PROBLEM TO WORK ON.
Write out every line of text in all the rows below, word for word. Leave the pictures out of your answer.

TASK INPUT Start Marker

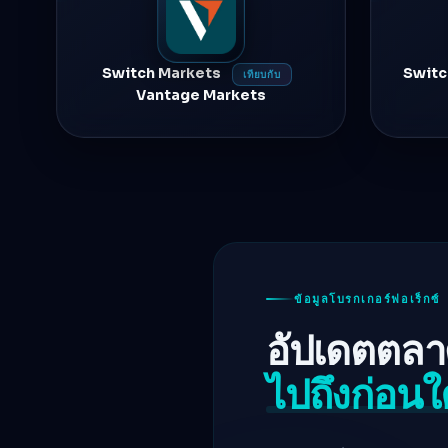
Switch Markets
Switc
เทียบกับ
Vantage Markets
ข้อมูลโบรกเกอร์ฟอเร็กซ์
อัปเดตตลา
ไปถึงก่อน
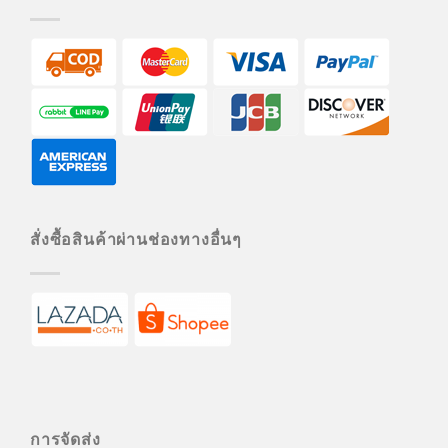
สั่งซื้อสินค้าผ่านช่องทางอื่นๆ
การจัดส่ง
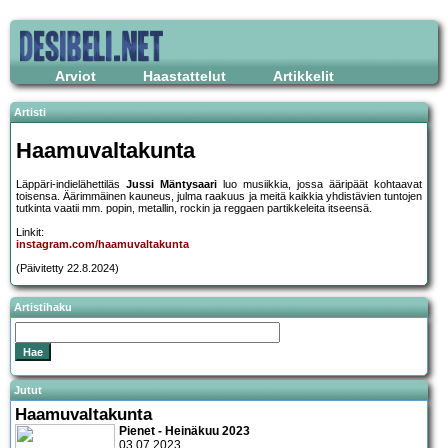
Arviot
Haastattelut
Artikkelit
Artisti
Haamuvaltakunta
Läppäri-indielähettiläs
Jussi Mäntysaari
luo musiikkia, jossa ääripäät kohtaavat
toisensa. Äärimmäinen kauneus, julma raakuus ja meitä kaikkia yhdistävien tuntojen
tutkinta vaatii mm. popin, metallin, rockin ja reggaen partikkeleita itseensä.
Linkit:
instagram.com/haamuvaltakunta
(Päivitetty 22.8.2024)
Artistihaku
Jutut
Haamuvaltakunta
Pienet - Heinäkuu 2023
03.07.2023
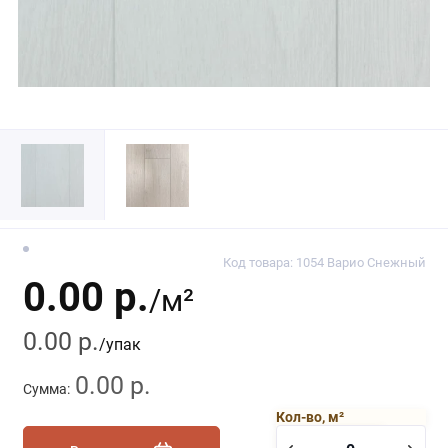
Код товара: 1054 Варио Снежный
0.00 р.
/м²
0.00 р.
/упак
0.00 р.
Сумма:
Кол-во, м²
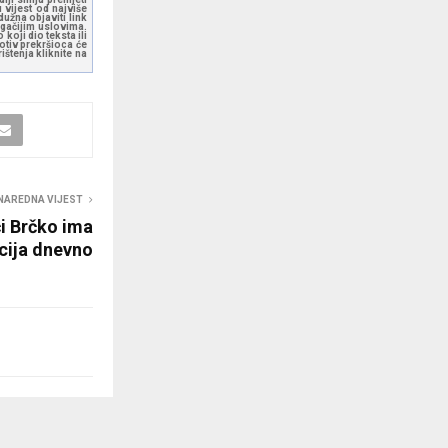
 vijest od najviše
užna objaviti link
ugačijim uslovima.
koji dio teksta ili
otiv prekršioca će
štenja kliknite na
NAREDNA VIJEST
i Brčko ima
cija dnevno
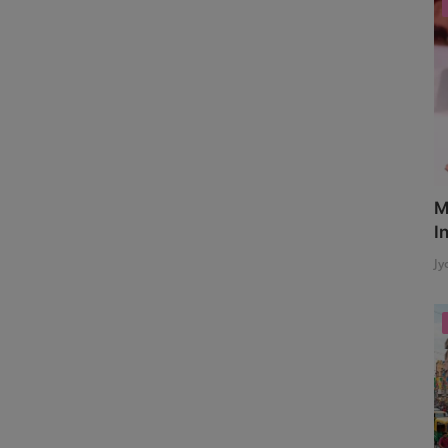
M
I
Jy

TASK INPUT End Marker

RESPONSE TO THIS TASK.
Switch Markets
Switc
เทียบกับ
Vantage Markets
ข้อมูลโบรกเกอร์ฟอเร็กซ์
อัปเดตตลา
ไปถึงก่อน
สั่งซื้อสินค้าผ่านช่องทางอื่นๆ
การจัดส่ง
Arviot
Haastattelut
Artikkelit
Artisti
Haamuvaltakunta
Läppäri-indielähettiläs
Jussi Mäntysaari
luo musiikkia, jossa ääripäät kohtaavat
toisensa. Äärimmäinen kauneus, julma raakuus ja meitä kaikkia yhdistävien tuntojen
tutkinta vaatii mm. popin, metallin, rockin ja reggaen partikkeleita itseensä.
Linkit:
instagram.com/haamuvaltakunta
(Päivitetty 22.8.2024)
Artistihaku
Jutut
Haamuvaltakunta
Pienet - Heinäkuu 2023
03.07.2023
Код товара: 1054 Варио Снежный
0.00 р.
/м²
0.00 р.
/упак
0.00 р.
Сумма:
Кол-во, м²
 vijest od najviše
užna objaviti link
ugačijim uslovima.
koji dio teksta ili
otiv prekršioca će
štenja kliknite na
NAREDNA VIJEST
i Brčko ima
cija dnevno
M
I
Jy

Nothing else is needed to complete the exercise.